» WORK TASK: Below are the records. Retype exactly the lines between the lines holding "- knife block [134,320,212,428]" and "- utensil holder [248,351,296,416]", inclusive.

» DATA LISTING:

%%

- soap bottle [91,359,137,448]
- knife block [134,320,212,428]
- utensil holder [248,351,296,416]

%%
%%

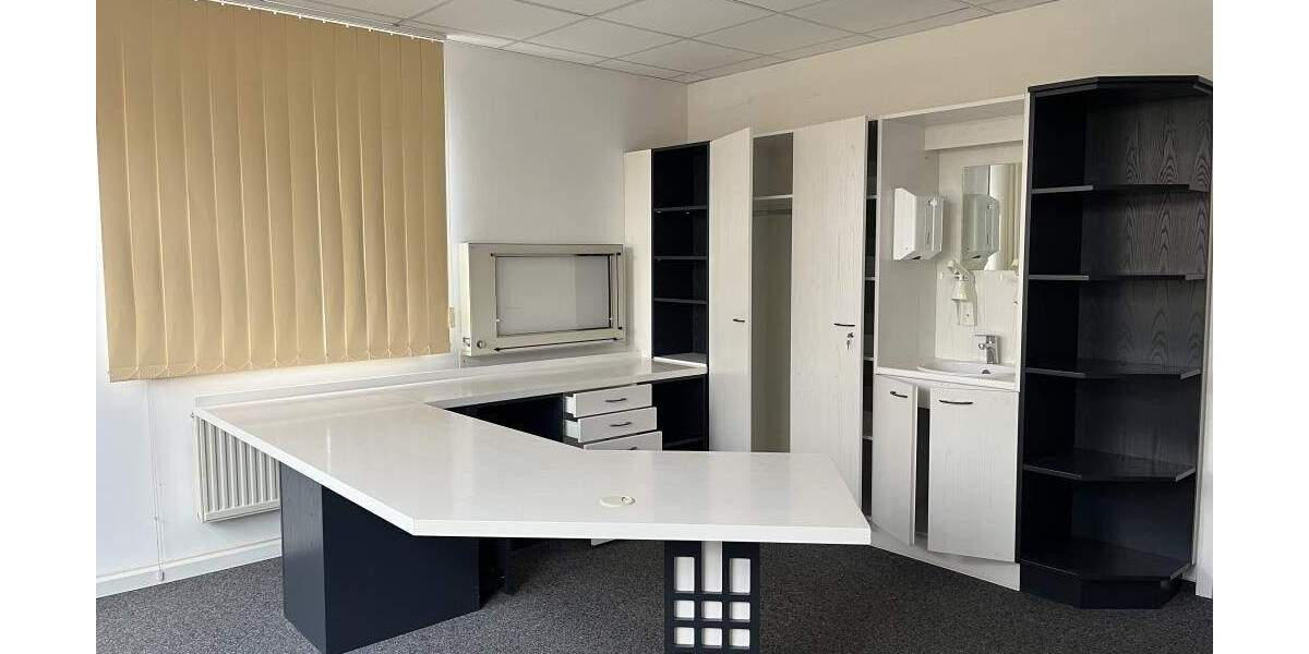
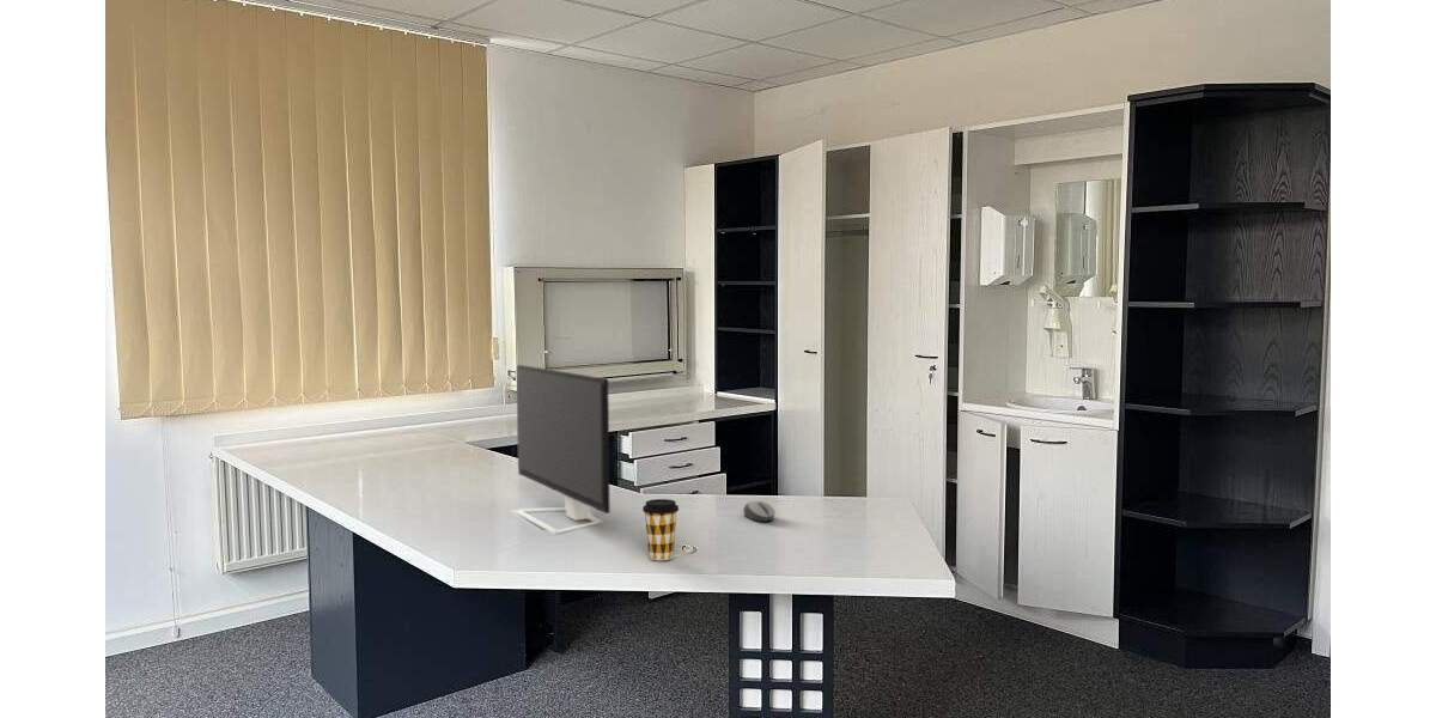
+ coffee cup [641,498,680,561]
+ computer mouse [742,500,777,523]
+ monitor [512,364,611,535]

%%

» SOLUTION FOR THIS PROBLEM:
- knife block [134,320,212,428]
- utensil holder [248,351,296,416]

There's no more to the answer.